# [Texto extraído]

Determina o Código Civil no Art. 422:
"Os contratantes são obrigados a guardar, assim na conclusão do contrato,
como em sua execução, os princípios de probidade e boa-fé".
Escreveu o professor Miguel Reale, Supervisor da Comissão
Elaboradora e Revisora do Código Civil, na Exposição de Motivos: "Não se
compreende, nem se admite, em nossos dias, legislação que, em virtude da
insuperável natureza abstrata das regras de direito, não abra prudente campo à
ação construtiva da jurisprudência, ou deixe de prever, em sua aplicação,
valores éticos como os de boa-fé e equidade".
O Código Civil de 1916 e o Código de 2002, seu sucessor,
dispensaram cuidados especiais à boa e à má-fé. A Consolidação das Leis do
Trabalho (CLT), de 1º/5/1943, por razões
inexplicáveis, as desconhece. Entre os 922 artigos, os valores éticos da boa fé
e equidade permanecem ignorados. Incorporou, entretanto, o princípio do
contrato realidade no artigo 9º, para impor pena de nulidade a atos praticados
com o objetivo de desvirtuar, impedir ou fraudar a aplicação dos seus
preceitos, e deixou à doutrina e à jurisprudência o ônus de lhes esclarecer o
significado.

# [Trabalho pedido]
1. Responda com base no texto sobre a boa-fé nos contratos:
(a) O que o Art. 422 do Código Civil obriga os contratantes a guardar?
(b) Quantos artigos tem a CLT?
(c) Em que artigo da CLT foi incorporado o princípio do contrato realidade?
2. Escreva a continuação do texto sobre a boa-fé no direito civil e trabalhista a partir do ponto em que ele termina.
Os dados que vêm depois do texto são um material independente.

# [Itens]
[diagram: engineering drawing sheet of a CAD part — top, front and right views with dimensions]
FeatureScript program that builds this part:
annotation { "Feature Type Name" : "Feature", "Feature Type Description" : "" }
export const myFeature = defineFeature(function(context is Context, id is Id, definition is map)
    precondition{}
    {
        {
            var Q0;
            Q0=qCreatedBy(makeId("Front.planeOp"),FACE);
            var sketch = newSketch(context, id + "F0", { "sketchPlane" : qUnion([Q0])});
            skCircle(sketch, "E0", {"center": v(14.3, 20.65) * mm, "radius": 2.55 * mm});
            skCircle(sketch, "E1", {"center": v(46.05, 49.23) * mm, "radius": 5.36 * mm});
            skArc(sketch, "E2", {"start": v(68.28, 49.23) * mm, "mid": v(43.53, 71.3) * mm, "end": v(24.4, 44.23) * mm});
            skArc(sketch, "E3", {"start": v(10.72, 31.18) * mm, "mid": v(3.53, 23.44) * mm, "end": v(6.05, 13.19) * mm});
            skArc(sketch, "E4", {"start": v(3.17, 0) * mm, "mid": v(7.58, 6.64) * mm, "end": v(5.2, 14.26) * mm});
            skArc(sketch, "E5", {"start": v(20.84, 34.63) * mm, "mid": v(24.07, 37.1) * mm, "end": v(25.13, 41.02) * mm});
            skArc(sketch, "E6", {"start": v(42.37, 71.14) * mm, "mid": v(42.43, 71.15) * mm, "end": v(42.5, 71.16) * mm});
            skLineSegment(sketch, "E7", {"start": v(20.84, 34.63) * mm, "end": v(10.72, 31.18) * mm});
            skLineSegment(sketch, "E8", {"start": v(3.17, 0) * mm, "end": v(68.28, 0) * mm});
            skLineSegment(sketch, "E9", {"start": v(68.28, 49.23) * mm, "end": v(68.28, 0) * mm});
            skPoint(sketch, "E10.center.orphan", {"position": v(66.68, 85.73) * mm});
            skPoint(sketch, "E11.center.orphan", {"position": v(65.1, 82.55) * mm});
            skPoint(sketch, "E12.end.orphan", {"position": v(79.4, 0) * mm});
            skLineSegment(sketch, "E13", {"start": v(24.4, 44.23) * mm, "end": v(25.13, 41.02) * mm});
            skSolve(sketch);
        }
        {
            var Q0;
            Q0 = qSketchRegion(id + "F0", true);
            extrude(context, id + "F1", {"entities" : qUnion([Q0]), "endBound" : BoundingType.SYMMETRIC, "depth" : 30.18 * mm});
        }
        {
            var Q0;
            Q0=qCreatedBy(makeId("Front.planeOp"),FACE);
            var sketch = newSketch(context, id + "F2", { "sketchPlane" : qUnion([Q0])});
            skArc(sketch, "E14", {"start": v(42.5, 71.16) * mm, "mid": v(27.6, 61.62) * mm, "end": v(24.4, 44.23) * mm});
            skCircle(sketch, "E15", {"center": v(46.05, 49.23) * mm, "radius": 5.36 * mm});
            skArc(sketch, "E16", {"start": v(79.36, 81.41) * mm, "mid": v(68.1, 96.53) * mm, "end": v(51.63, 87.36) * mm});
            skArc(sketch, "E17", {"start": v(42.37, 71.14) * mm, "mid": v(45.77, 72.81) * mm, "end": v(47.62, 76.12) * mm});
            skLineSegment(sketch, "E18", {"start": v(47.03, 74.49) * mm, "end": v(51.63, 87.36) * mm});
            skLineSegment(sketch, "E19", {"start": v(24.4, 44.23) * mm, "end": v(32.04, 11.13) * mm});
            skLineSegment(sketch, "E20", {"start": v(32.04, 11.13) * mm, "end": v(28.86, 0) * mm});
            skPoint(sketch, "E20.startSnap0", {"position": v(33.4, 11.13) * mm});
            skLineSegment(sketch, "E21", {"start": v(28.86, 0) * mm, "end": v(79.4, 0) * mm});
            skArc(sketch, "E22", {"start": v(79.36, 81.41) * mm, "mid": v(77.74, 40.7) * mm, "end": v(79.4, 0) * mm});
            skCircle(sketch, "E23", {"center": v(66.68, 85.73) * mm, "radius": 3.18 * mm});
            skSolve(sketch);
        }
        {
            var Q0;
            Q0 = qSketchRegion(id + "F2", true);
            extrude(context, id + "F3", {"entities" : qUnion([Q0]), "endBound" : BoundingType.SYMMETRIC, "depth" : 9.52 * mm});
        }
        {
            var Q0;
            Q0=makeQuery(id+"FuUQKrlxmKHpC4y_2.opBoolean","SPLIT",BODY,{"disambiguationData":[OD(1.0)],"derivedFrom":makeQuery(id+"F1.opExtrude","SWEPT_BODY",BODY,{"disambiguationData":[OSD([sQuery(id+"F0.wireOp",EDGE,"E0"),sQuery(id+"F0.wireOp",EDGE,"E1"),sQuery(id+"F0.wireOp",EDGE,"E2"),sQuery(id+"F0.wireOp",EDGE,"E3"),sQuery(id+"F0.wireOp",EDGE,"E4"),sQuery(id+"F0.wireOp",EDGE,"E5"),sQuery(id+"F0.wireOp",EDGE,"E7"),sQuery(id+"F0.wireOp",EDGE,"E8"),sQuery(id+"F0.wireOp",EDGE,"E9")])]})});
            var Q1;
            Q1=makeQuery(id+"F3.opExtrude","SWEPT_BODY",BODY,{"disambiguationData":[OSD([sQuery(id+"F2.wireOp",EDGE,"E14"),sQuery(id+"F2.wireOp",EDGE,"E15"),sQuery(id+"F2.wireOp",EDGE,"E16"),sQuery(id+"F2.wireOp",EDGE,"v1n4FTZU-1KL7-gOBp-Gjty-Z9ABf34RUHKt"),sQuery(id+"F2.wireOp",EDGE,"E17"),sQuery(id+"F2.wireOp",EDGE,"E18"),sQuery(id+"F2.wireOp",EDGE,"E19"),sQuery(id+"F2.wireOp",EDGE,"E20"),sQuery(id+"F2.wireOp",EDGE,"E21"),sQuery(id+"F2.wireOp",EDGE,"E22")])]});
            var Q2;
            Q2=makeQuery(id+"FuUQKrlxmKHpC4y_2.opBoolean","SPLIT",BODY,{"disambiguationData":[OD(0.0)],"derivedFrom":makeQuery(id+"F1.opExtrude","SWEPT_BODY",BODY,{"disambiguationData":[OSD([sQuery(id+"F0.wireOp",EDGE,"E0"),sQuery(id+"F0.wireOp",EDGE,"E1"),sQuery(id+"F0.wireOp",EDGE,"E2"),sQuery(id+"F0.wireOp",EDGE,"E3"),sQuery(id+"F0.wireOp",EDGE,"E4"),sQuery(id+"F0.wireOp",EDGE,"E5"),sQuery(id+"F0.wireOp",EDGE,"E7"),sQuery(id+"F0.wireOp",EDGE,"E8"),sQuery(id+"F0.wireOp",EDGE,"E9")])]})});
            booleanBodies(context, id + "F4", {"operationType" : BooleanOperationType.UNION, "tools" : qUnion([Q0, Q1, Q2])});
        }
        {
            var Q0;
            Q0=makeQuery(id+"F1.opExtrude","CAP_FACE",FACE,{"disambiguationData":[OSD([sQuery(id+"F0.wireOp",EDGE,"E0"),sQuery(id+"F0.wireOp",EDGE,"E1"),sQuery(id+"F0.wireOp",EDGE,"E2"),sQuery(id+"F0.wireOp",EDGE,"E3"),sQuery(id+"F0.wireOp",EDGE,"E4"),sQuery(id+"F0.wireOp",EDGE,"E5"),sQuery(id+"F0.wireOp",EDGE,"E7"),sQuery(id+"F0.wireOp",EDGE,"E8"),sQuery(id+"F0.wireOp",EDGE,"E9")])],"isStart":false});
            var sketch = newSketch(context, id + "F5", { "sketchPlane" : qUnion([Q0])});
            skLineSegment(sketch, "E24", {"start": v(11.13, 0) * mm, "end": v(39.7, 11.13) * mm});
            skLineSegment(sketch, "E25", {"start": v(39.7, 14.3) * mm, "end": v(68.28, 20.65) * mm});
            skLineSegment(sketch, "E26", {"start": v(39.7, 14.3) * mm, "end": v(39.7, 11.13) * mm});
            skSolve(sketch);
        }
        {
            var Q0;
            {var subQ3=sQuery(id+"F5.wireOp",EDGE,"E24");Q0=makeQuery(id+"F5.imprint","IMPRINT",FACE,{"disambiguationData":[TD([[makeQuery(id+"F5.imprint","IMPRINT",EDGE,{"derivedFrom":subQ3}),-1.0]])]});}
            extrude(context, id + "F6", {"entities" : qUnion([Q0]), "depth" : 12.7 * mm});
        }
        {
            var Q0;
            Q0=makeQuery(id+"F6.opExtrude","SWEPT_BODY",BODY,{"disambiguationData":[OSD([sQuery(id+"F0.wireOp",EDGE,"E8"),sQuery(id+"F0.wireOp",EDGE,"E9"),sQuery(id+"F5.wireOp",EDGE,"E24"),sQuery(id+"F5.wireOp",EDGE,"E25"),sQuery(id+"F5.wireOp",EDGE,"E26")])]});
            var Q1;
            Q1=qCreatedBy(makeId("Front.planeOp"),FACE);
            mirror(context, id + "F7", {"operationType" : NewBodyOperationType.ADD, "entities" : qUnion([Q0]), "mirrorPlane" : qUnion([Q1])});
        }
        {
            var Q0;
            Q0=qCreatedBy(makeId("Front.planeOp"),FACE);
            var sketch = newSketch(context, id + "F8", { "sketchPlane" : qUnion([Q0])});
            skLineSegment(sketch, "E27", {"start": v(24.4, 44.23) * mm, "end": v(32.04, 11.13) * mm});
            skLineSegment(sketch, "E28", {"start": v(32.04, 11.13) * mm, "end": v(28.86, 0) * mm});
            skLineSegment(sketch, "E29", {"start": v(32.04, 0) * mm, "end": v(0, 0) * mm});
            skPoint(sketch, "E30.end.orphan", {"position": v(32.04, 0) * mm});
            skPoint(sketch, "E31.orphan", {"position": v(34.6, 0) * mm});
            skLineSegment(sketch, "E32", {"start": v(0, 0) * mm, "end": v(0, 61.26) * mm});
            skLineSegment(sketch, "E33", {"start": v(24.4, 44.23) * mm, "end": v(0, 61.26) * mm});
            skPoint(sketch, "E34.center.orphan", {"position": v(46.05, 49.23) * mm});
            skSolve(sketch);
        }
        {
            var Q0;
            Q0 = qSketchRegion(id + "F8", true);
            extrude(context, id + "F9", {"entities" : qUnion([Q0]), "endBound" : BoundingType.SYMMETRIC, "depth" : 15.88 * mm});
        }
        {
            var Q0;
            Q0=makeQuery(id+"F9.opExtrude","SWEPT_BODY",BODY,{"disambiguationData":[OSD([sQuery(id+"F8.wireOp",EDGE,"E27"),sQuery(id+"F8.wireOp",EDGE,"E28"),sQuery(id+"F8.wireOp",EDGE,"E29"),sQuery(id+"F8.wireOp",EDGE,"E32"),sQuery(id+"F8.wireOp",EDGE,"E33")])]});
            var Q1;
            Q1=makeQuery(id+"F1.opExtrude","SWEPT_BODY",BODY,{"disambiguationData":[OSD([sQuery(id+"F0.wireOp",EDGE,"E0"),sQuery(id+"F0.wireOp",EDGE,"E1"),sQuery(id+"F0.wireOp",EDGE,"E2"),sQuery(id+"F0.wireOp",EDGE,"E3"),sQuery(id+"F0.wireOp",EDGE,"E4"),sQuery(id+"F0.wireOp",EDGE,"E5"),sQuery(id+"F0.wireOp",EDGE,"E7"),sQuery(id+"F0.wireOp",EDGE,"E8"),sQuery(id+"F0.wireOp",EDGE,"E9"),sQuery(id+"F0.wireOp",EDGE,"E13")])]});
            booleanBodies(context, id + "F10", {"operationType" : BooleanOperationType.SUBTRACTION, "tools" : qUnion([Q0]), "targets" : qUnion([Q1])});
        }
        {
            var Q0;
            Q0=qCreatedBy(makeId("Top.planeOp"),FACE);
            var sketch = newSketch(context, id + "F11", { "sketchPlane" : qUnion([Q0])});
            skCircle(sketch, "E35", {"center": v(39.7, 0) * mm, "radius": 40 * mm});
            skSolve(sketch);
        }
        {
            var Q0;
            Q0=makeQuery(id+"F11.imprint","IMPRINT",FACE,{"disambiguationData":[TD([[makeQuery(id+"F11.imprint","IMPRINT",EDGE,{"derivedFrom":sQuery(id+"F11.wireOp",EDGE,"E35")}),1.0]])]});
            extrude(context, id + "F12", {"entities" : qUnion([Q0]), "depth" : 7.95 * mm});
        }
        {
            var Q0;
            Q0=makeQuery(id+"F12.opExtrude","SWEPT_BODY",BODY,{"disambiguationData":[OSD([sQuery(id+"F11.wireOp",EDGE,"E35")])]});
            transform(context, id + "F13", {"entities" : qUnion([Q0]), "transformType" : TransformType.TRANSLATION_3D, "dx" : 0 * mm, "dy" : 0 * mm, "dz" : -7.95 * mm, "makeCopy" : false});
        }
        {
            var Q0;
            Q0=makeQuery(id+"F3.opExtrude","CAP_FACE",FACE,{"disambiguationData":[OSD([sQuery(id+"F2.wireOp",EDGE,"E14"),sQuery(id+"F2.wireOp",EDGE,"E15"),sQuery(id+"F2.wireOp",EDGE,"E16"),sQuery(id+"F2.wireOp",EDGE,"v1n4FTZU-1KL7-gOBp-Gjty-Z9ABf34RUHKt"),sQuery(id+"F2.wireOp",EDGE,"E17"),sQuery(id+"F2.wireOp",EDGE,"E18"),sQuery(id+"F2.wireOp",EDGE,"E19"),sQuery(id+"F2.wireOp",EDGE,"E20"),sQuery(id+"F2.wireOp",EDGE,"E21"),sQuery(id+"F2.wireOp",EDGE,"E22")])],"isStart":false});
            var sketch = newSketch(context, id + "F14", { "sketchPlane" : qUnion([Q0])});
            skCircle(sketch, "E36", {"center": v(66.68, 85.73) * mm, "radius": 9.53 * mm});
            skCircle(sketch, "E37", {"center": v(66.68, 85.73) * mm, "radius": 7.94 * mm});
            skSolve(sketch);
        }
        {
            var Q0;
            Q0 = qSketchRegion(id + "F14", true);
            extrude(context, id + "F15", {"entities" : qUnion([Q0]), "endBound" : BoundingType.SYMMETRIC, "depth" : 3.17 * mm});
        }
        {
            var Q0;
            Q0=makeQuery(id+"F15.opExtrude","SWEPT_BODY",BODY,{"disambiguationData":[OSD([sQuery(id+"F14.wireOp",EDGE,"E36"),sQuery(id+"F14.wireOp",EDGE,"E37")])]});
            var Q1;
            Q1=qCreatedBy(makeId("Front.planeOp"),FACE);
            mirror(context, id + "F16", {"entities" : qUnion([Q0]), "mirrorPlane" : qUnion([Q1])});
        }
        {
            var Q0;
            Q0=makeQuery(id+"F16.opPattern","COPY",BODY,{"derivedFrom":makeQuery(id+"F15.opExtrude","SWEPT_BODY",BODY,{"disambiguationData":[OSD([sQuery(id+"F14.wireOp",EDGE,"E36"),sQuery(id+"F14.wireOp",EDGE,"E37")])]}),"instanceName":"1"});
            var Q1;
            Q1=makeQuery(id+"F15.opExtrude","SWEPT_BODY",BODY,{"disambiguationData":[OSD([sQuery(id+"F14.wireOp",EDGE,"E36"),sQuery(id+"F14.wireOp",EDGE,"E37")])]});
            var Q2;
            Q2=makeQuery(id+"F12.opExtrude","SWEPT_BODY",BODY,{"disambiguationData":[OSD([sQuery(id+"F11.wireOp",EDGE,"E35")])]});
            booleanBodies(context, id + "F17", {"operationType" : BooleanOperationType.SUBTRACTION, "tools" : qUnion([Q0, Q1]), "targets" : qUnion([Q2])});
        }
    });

# [Respostas por tarefa]
1.
(a) Os princípios de probidade e boa-fé, tanto na conclusão do contrato quanto em sua execução.
(b) 922 artigos.
(c) No artigo 9º.

2.
O problema da licitude dos atos jurídicos, em face da falta
de clareza do artigo 9º, ganha relevo neste momento de calamidade pública,
provocada pelo coronavírus. A MP 927 alargou o espaço da
negociação individual e afastou, mas não proibiu a negociação coletiva. O
empregado poderá ser chamado a decidir se concorda com o ajustamento do
contrato às necessidades do momento, ou se prefere a insolvência da empresa.
Recorro ao Código Civil, cujo artigo 104 aplicável ao
direito material do trabalho, prescreve: "Art. 104. A validade do negócio
jurídico requer: I – agente capaz; II – objeto lícito, possível, determinado ou
determinável; III – forma prescrita ou não defesa em lei".
Nas hipóteses definidas pela MP, a alteração, mediante
negociação individual, visará objeto lícito, possível, determinado. Será
praticada por agentes capazes e por escrito, segundo a forma prescrita em lei.
O empregador age de boa fé para manter empresa e o maior número de empregos; o
empregado admite alterar temporariamente o respectivo contrato. A adoção de
medidas excepcionais não visa impedir ou fraudar a aplicação dos preceitos da
CLT. Resulta de circunstância de força maior, definida como "acontecimento
inevitável, em relação à vontade do empregador, e para realização do qual este
não concorreu direta ou indiretamente" (Art. 501).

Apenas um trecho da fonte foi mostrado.